### Work instruction:
With the pictures excluded, reproduce all of the data exactly.
═══ Data
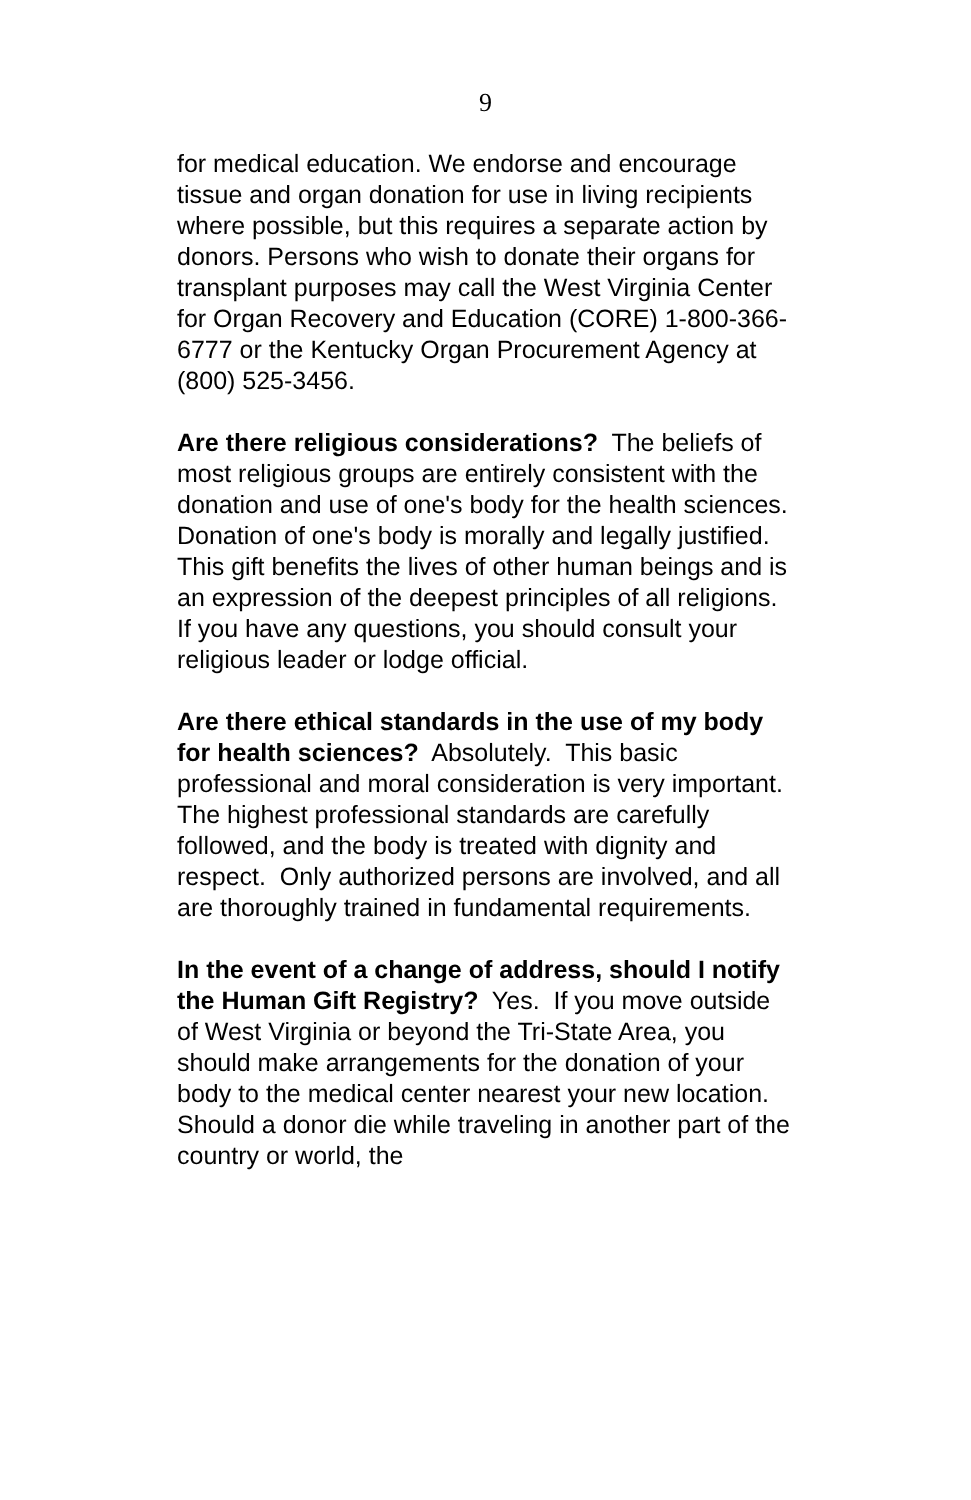9
for medical education. We endorse and encourage tissue and organ donation for use in living recipients where possible, but this requires a separate action by donors. Persons who wish to donate their organs for transplant purposes may call the West Virginia Center for Organ Recovery and Education (CORE) 1-800-366-6777 or the Kentucky Organ Procurement Agency at (800) 525-3456.
Are there religious considerations? The beliefs of most religious groups are entirely consistent with the donation and use of one's body for the health sciences. Donation of one's body is morally and legally justified. This gift benefits the lives of other human beings and is an expression of the deepest principles of all religions. If you have any questions, you should consult your religious leader or lodge official.
Are there ethical standards in the use of my body for health sciences? Absolutely. This basic professional and moral consideration is very important. The highest professional standards are carefully followed, and the body is treated with dignity and respect. Only authorized persons are involved, and all are thoroughly trained in fundamental requirements.
In the event of a change of address, should I notify the Human Gift Registry? Yes. If you move outside of West Virginia or beyond the Tri-State Area, you should make arrangements for the donation of your body to the medical center nearest your new location. Should a donor die while traveling in another part of the country or world, the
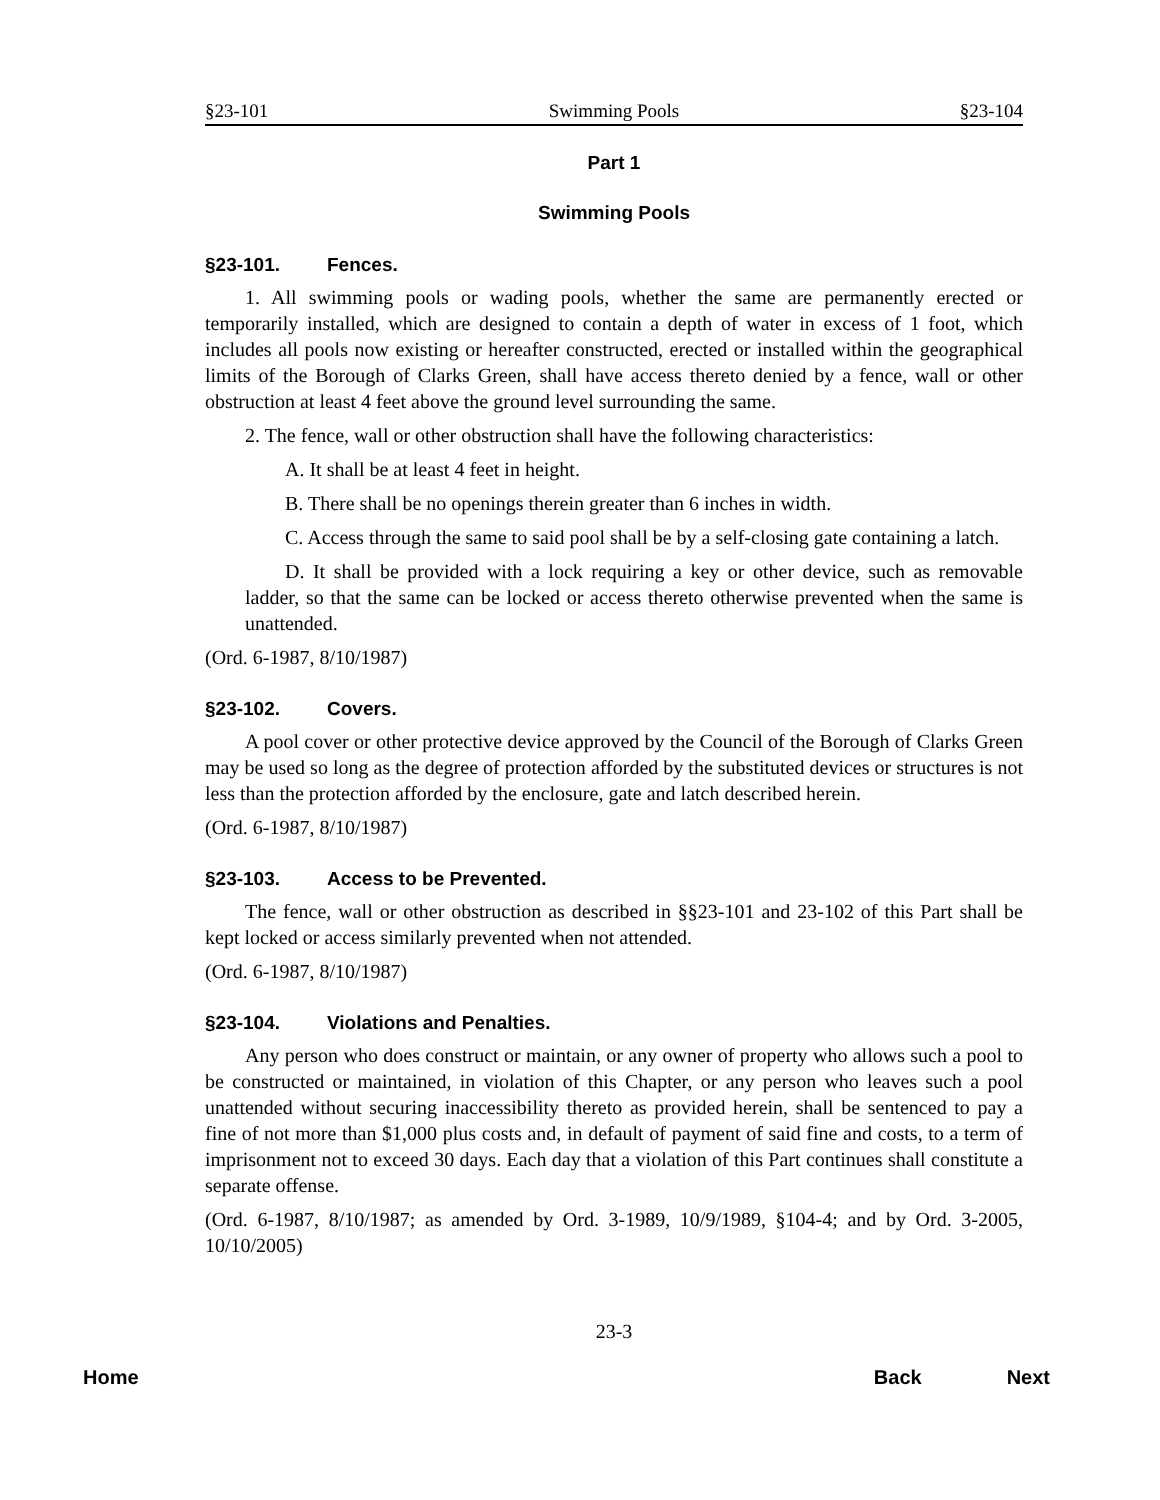§23-101 Swimming Pools §23-104
Part 1
Swimming Pools
§23-101. Fences.
1. All swimming pools or wading pools, whether the same are permanently erected or temporarily installed, which are designed to contain a depth of water in excess of 1 foot, which includes all pools now existing or hereafter constructed, erected or installed within the geographical limits of the Borough of Clarks Green, shall have access thereto denied by a fence, wall or other obstruction at least 4 feet above the ground level surrounding the same.
2. The fence, wall or other obstruction shall have the following characteristics:
A. It shall be at least 4 feet in height.
B. There shall be no openings therein greater than 6 inches in width.
C. Access through the same to said pool shall be by a self-closing gate containing a latch.
D. It shall be provided with a lock requiring a key or other device, such as removable ladder, so that the same can be locked or access thereto otherwise prevented when the same is unattended.
(Ord. 6-1987, 8/10/1987)
§23-102. Covers.
A pool cover or other protective device approved by the Council of the Borough of Clarks Green may be used so long as the degree of protection afforded by the substituted devices or structures is not less than the protection afforded by the enclosure, gate and latch described herein.
(Ord. 6-1987, 8/10/1987)
§23-103. Access to be Prevented.
The fence, wall or other obstruction as described in §§23-101 and 23-102 of this Part shall be kept locked or access similarly prevented when not attended.
(Ord. 6-1987, 8/10/1987)
§23-104. Violations and Penalties.
Any person who does construct or maintain, or any owner of property who allows such a pool to be constructed or maintained, in violation of this Chapter, or any person who leaves such a pool unattended without securing inaccessibility thereto as provided herein, shall be sentenced to pay a fine of not more than $1,000 plus costs and, in default of payment of said fine and costs, to a term of imprisonment not to exceed 30 days. Each day that a violation of this Part continues shall constitute a separate offense.
(Ord. 6-1987, 8/10/1987; as amended by Ord. 3-1989, 10/9/1989, §104-4; and by Ord. 3-2005, 10/10/2005)
23-3
Home Back Next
══════
### Written solution:
9
for medical education. We endorse and encourage tissue and organ donation for use in living recipients where possible, but this requires a separate action by donors. Persons who wish to donate their organs for transplant purposes may call the West Virginia Center for Organ Recovery and Education (CORE) 1-800-366-6777 or the Kentucky Organ Procurement Agency at (800) 525-3456.
Are there religious considerations? The beliefs of most religious groups are entirely consistent with the donation and use of one's body for the health sciences. Donation of one's body is morally and legally justified. This gift benefits the lives of other human beings and is an expression of the deepest principles of all religions. If you have any questions, you should consult your religious leader or lodge official.
Are there ethical standards in the use of my body for health sciences? Absolutely. This basic professional and moral consideration is very important. The highest professional standards are carefully followed, and the body is treated with dignity and respect. Only authorized persons are involved, and all are thoroughly trained in fundamental requirements.
In the event of a change of address, should I notify the Human Gift Registry? Yes. If you move outside of West Virginia or beyond the Tri-State Area, you should make arrangements for the donation of your body to the medical center nearest your new location. Should a donor die while traveling in another part of the country or world, the
§23-101 Swimming Pools §23-104
Part 1
Swimming Pools
§23-101. Fences.
1. All swimming pools or wading pools, whether the same are permanently erected or temporarily installed, which are designed to contain a depth of water in excess of 1 foot, which includes all pools now existing or hereafter constructed, erected or installed within the geographical limits of the Borough of Clarks Green, shall have access thereto denied by a fence, wall or other obstruction at least 4 feet above the ground level surrounding the same.
2. The fence, wall or other obstruction shall have the following characteristics:
A. It shall be at least 4 feet in height.
B. There shall be no openings therein greater than 6 inches in width.
C. Access through the same to said pool shall be by a self-closing gate containing a latch.
D. It shall be provided with a lock requiring a key or other device, such as removable ladder, so that the same can be locked or access thereto otherwise prevented when the same is unattended.
(Ord. 6-1987, 8/10/1987)
§23-102. Covers.
A pool cover or other protective device approved by the Council of the Borough of Clarks Green may be used so long as the degree of protection afforded by the substituted devices or structures is not less than the protection afforded by the enclosure, gate and latch described herein.
(Ord. 6-1987, 8/10/1987)
§23-103. Access to be Prevented.
The fence, wall or other obstruction as described in §§23-101 and 23-102 of this Part shall be kept locked or access similarly prevented when not attended.
(Ord. 6-1987, 8/10/1987)
§23-104. Violations and Penalties.
Any person who does construct or maintain, or any owner of property who allows such a pool to be constructed or maintained, in violation of this Chapter, or any person who leaves such a pool unattended without securing inaccessibility thereto as provided herein, shall be sentenced to pay a fine of not more than $1,000 plus costs and, in default of payment of said fine and costs, to a term of imprisonment not to exceed 30 days. Each day that a violation of this Part continues shall constitute a separate offense.
(Ord. 6-1987, 8/10/1987; as amended by Ord. 3-1989, 10/9/1989, §104-4; and by Ord. 3-2005, 10/10/2005)
23-3
Home Back Next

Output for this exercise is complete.